The House draft is known as the Federal Agriculture Reform and Risk Management Act of 2012. But there is little reform to be found within its commodity programs that will largely shape farming practices, land stewardship, and public health and well-being over the next five to ten years.

The draft bill’s failure to reform income eligibility rules means the biggest operations will continue to receive the lion’s share of all subsidies, which they can use to expand and squeeze out smaller and medium sized farms. Without basic conservation requirements in place, operators have the economic incentive to plow up even the most marginal grounds because the government “safety net” will ensure they turn a profit. The likely and unwelcome result will be the loss of critical habitat and soil protection, and a reversal of conservation gains made over the past three decades.

Instead, this bill’s reforms are designed to roll back regulations and policies that protect the public, small farmers, and rural residents from potential harms of industrial agribusiness. If passed as written, a series of riders and provisions in the House Farm Bill would:

• gut rules that protect water quality and wildlife from agricultural pesticides;
• exempt GMO crops from proper environmental reviews and federal oversight;
• block states from establishing their own standards around food production and food safety;
• eliminate fair competition and contract reforms for livestock producers passed in the 2008 Farm Bill.

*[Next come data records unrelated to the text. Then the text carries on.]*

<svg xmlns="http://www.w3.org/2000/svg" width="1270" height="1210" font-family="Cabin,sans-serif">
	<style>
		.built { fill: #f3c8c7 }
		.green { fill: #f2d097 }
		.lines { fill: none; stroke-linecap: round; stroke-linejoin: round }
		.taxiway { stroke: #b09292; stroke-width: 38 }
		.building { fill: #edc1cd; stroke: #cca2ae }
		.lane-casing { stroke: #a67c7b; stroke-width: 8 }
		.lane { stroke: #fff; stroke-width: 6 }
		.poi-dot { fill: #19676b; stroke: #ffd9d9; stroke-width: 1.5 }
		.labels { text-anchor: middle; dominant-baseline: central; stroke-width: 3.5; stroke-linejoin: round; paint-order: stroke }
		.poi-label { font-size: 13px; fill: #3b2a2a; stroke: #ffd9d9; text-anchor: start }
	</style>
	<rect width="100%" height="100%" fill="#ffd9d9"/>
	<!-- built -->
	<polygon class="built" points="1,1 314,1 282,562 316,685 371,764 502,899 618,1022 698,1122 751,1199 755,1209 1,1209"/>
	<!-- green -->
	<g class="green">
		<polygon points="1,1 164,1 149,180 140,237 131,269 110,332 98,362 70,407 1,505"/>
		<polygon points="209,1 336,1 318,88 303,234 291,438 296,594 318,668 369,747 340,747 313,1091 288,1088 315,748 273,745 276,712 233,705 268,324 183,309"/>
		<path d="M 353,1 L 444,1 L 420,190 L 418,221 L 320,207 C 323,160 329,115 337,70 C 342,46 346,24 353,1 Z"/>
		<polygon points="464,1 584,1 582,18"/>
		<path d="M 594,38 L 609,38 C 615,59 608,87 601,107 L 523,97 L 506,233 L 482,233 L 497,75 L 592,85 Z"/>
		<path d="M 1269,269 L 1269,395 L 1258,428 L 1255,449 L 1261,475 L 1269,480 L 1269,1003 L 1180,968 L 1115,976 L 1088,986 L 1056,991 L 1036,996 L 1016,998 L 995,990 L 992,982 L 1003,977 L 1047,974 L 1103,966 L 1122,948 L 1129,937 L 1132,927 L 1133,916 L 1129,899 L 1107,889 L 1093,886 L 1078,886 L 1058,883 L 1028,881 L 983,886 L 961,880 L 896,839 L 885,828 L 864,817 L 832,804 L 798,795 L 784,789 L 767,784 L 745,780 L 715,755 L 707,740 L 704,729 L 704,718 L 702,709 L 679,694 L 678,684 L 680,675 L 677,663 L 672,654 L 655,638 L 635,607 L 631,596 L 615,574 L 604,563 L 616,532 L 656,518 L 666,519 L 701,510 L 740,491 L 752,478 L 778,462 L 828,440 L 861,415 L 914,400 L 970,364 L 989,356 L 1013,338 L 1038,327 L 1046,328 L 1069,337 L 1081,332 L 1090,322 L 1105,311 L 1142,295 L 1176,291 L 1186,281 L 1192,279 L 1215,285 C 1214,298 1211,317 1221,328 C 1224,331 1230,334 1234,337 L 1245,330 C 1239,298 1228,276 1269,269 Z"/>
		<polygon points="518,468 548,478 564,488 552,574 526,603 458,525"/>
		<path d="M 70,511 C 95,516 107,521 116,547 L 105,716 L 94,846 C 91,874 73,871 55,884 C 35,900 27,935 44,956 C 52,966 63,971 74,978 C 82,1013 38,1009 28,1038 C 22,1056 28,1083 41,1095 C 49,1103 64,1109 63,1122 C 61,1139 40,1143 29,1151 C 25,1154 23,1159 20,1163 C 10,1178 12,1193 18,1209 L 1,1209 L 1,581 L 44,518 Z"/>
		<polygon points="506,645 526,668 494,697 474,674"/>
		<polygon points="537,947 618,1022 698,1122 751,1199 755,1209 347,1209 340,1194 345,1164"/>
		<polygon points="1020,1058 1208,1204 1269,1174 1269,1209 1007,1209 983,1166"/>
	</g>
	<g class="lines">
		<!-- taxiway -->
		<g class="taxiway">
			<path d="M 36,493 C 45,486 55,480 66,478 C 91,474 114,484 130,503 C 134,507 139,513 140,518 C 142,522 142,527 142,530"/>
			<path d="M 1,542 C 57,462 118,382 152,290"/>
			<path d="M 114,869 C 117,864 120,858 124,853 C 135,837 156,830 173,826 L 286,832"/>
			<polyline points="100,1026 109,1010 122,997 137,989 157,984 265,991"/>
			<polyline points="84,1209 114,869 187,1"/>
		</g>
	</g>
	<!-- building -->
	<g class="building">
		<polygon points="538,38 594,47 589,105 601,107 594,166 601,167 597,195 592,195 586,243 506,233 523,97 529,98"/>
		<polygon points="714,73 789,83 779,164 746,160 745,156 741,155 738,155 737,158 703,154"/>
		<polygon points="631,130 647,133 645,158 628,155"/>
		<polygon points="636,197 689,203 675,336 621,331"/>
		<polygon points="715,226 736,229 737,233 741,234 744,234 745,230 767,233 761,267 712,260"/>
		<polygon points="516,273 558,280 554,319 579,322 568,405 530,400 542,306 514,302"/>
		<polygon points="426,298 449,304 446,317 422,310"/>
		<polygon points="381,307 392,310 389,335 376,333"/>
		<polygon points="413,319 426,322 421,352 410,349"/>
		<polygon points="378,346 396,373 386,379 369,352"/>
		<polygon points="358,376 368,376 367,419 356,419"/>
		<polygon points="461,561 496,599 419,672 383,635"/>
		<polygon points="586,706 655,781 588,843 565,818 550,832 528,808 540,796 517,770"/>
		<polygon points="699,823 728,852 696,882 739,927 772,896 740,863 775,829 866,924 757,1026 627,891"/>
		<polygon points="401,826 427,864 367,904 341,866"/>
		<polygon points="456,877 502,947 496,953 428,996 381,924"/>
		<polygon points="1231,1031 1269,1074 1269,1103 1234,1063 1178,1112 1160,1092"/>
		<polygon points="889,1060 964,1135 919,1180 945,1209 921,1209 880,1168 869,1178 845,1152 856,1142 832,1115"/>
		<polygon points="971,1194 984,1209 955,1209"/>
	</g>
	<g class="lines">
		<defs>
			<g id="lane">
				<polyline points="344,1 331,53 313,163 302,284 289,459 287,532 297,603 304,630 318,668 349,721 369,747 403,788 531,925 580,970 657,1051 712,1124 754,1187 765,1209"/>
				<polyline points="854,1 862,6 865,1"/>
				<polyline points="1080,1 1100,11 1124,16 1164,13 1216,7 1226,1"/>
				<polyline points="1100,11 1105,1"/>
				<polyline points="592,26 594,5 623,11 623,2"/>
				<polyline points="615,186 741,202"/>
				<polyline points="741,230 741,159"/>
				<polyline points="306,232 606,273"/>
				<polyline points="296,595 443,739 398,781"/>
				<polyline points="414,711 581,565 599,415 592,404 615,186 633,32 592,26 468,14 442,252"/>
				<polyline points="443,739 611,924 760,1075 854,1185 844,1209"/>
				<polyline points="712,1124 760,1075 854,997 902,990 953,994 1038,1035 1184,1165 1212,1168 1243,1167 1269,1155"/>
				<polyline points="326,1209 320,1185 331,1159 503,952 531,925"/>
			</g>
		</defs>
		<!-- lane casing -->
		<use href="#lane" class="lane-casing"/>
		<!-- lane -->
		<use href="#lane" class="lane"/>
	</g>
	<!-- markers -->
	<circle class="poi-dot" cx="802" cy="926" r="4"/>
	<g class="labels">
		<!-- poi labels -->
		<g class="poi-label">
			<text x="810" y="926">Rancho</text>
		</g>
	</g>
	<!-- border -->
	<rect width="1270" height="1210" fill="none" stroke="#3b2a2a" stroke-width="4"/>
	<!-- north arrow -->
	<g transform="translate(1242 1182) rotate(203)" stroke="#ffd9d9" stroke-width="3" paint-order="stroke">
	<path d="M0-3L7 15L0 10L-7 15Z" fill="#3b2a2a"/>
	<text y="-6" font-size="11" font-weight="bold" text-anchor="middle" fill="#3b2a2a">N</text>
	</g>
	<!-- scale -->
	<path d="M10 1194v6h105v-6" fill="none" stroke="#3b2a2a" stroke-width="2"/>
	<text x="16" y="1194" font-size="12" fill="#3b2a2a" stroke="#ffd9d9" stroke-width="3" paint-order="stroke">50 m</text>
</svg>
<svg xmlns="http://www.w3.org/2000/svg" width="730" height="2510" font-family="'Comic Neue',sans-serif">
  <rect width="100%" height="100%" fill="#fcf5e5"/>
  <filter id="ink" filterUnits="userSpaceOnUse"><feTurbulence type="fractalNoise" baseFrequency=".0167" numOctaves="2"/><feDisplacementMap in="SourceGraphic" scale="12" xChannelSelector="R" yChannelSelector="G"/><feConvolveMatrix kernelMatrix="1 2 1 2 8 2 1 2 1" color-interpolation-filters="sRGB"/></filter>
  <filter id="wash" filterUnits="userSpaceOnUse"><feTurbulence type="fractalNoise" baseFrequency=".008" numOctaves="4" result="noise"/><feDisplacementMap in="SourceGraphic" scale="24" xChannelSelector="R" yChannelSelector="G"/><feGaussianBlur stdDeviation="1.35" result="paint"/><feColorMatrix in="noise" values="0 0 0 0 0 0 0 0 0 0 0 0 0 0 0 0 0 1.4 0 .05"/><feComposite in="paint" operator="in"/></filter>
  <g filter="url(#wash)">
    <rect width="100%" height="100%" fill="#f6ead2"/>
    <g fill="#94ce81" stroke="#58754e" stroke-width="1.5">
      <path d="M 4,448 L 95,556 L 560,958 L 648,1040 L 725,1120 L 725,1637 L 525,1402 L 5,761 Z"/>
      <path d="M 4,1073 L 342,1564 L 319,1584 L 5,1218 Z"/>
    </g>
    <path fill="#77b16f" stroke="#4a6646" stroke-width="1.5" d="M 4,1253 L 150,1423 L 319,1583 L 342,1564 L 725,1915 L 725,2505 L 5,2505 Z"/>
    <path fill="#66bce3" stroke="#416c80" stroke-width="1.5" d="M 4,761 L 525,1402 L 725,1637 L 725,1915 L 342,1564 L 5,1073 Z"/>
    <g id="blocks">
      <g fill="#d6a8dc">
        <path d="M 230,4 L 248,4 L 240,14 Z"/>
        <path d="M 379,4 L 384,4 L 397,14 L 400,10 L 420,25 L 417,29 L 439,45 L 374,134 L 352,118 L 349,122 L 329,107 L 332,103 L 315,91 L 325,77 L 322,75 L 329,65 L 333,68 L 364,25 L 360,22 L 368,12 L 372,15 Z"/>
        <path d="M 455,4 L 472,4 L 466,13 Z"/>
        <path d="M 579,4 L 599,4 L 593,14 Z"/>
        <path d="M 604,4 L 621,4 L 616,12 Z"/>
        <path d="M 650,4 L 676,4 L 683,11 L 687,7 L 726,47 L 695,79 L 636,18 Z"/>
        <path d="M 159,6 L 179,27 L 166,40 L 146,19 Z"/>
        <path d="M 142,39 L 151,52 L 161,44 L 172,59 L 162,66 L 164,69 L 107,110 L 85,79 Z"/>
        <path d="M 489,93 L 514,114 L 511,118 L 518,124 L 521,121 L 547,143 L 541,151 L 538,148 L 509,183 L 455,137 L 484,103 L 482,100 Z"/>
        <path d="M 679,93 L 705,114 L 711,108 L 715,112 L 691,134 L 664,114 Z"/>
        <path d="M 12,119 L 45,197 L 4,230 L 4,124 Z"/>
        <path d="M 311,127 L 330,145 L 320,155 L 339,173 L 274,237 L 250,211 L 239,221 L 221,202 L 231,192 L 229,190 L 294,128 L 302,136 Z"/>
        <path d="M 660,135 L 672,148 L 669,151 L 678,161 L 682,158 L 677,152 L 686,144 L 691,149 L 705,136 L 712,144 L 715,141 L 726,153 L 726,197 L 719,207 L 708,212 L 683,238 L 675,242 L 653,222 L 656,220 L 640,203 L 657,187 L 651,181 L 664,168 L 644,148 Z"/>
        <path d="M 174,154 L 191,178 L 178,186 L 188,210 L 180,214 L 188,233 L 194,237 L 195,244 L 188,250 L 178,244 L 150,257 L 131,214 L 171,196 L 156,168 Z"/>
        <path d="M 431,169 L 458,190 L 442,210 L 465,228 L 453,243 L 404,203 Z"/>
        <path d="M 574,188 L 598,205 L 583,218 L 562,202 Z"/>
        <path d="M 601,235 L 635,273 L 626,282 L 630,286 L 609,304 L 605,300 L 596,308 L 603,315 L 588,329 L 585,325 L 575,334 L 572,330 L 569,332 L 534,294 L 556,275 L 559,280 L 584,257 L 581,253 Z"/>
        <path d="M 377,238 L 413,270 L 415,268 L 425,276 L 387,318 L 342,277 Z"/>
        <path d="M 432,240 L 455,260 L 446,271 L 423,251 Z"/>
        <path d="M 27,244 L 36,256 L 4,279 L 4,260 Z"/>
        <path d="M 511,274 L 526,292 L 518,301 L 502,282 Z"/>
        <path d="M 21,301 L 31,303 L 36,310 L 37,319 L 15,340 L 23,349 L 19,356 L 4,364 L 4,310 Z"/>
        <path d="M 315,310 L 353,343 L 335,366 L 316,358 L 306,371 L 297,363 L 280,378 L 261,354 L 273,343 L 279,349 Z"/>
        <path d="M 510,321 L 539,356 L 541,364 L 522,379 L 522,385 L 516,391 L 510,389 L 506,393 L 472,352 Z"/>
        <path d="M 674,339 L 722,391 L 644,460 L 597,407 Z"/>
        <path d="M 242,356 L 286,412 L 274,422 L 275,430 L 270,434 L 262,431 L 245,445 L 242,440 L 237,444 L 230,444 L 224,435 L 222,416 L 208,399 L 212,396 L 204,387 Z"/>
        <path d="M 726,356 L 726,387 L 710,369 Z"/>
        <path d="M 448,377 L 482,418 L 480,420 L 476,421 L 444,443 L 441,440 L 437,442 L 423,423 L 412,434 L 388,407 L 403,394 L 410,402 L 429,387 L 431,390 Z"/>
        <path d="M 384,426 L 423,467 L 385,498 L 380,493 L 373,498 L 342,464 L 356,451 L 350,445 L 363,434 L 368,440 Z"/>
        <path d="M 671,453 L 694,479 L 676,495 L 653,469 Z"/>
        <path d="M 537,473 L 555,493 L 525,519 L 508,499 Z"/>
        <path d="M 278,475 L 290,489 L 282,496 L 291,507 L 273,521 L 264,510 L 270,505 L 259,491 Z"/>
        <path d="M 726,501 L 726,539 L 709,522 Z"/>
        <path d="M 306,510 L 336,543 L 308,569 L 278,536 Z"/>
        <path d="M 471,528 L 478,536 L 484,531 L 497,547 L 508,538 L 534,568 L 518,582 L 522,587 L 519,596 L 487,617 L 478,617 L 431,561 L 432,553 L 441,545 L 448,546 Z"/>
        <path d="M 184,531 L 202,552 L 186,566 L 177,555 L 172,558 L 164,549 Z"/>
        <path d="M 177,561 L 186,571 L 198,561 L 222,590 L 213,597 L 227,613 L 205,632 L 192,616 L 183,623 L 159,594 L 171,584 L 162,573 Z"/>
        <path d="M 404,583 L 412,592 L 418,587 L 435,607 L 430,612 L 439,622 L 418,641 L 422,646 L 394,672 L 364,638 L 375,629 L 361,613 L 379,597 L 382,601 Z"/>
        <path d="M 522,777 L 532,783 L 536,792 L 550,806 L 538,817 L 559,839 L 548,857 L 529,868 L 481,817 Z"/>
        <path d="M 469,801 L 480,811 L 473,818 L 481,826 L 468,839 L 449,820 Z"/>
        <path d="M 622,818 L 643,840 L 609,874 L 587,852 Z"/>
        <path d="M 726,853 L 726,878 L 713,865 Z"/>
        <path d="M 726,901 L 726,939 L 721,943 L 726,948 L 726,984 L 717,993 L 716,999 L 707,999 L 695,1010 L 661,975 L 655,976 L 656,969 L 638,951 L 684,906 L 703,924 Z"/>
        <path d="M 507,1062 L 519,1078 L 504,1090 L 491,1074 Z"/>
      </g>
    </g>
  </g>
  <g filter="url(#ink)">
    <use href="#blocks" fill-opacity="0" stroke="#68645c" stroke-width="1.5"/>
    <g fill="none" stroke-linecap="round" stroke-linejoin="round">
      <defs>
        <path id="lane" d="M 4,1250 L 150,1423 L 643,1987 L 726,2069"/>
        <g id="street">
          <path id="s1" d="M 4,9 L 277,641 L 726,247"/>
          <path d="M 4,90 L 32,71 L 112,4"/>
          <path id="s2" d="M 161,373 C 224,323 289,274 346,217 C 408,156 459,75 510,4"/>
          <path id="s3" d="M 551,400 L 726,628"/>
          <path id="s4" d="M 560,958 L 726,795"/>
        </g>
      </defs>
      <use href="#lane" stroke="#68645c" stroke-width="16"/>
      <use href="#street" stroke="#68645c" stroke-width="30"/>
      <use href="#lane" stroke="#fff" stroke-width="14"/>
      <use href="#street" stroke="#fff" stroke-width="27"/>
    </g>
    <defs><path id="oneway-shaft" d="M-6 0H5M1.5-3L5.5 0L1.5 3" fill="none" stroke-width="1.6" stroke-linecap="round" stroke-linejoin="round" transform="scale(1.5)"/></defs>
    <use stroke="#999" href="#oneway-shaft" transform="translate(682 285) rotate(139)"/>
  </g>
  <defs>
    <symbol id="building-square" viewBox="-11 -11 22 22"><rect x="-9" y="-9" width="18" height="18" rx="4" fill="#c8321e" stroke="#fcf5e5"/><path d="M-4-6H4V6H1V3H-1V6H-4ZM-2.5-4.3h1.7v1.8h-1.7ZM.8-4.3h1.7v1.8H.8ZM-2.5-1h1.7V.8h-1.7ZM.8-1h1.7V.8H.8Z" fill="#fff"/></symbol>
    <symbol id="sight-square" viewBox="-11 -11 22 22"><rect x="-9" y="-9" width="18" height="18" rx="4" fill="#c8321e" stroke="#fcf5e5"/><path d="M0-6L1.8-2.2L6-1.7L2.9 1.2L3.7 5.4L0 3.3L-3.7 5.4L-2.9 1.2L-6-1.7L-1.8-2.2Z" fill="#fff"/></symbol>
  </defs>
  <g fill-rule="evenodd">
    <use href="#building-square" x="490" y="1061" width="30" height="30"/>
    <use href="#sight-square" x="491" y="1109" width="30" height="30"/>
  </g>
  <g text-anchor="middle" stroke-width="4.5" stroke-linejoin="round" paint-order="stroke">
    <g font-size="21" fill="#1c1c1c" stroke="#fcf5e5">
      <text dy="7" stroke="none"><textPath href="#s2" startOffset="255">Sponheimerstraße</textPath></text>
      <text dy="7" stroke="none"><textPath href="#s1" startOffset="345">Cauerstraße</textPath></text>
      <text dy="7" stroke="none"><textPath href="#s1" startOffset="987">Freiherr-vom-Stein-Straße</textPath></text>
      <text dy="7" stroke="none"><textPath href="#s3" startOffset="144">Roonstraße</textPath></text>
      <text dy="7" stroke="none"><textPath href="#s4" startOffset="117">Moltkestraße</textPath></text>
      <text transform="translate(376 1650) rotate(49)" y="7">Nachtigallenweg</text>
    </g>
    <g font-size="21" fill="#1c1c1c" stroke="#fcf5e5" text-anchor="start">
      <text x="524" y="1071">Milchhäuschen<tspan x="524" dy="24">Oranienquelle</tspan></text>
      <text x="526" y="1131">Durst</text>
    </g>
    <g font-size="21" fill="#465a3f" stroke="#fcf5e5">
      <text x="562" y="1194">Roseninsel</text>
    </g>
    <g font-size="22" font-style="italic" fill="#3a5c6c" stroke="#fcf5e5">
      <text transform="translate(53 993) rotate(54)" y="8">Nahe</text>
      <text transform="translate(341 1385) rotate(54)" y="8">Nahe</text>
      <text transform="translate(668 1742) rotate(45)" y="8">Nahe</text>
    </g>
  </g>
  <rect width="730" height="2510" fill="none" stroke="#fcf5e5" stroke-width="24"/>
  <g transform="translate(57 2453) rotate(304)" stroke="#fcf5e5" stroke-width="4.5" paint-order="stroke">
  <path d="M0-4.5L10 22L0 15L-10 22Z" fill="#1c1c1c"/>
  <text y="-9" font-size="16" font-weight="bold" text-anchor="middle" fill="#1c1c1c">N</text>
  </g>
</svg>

The only silver lining is that the House leadership has yet to set a time frame for this disastrous draft bill to be debated by its full membership. Amendments can and are being written to bring the bill back in line with the needs of the country. Now is the time to reach out to your representatives and urge them to defy this agribusiness biased contract on America.

It is anyone’s guess as to how this Farm Bill cycle will move ahead. Will a one-year extension of the 2008 Farm Bill be passed until a bill can be agreed upon later? Will the Senate and House Agriculture committees go straight to the conference process to avoid a messy debate and vote on the floor of the House? Will automatic cuts to the USDA budget be assessed in 2012 through the sequestration process agreed to earlier this year (which prohibits decreases in SNAP and Conservation Reserve Program funding)? These are just a few potential scenarios.

As concerned citizens the best thing we can do is to stay in touch with groups that are working for change on this issue, be prepared to make calls and in person meetings with your representatives, and bring your vote to the table.